Read Table Data from PDF in Python using PDF.co Web API
In this demonstration, we will show you how to read table data from PDF in Python. Here’s the /v1/pdf/document parser (output as JSON) endpoint that we use.
Step 1: Add Files in Folder
First, let’s start by adding our files to the Python program folder. You can download our sample file and Python code at our documentation.
Step 2: Install Requests Module
Next, install the requests module. Type the python -m pip install requests
in your command line and press enter to install the pip requests.
Step 3: Add your API Key
Now, open the Python sample code and go to line 6. In the double quote, enter your PDF.co API Key. You can get your API Key in your PDF.co dashboard.

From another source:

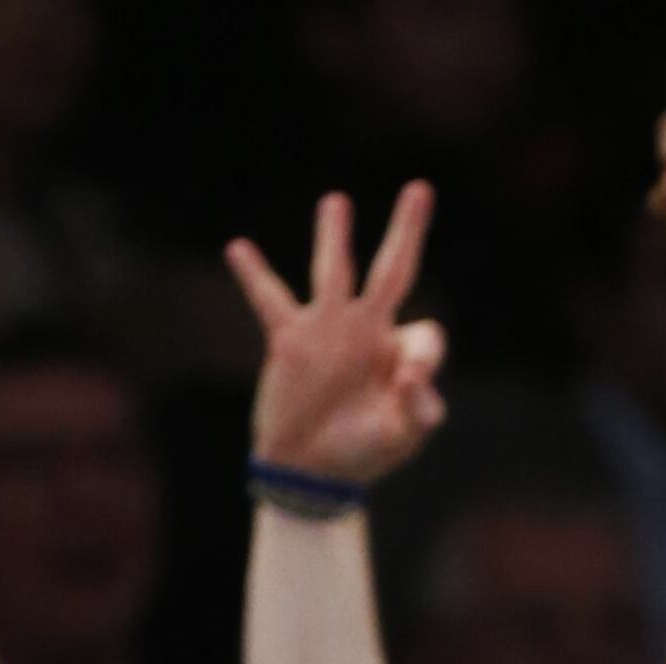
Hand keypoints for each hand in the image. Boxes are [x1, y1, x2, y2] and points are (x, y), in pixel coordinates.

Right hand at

Step 4: Source File and Destination
In lines 12 and 15, add your source PDF file and type the JSON filename output. You can also use other output formats such as XML, CSV, and JSON (custom template code).
Step 5: Add Template File
In line 20, enter the name of your template file. Then, use our Document Parser Template Editor to create a new template. Check out this tutorial on how to create a new template.
Step 6: Run Program
Now, let’s run the program and check the folder to view the output.
In this tutorial, you learned how to read table data from PDF in Python using the PDF.co Web API. You learned how to use the PDF.co Document Parser Web API to read table data from PDF. You learned how to use the Document Parser Template Editor to create a new template. You also learned how to install the requests module.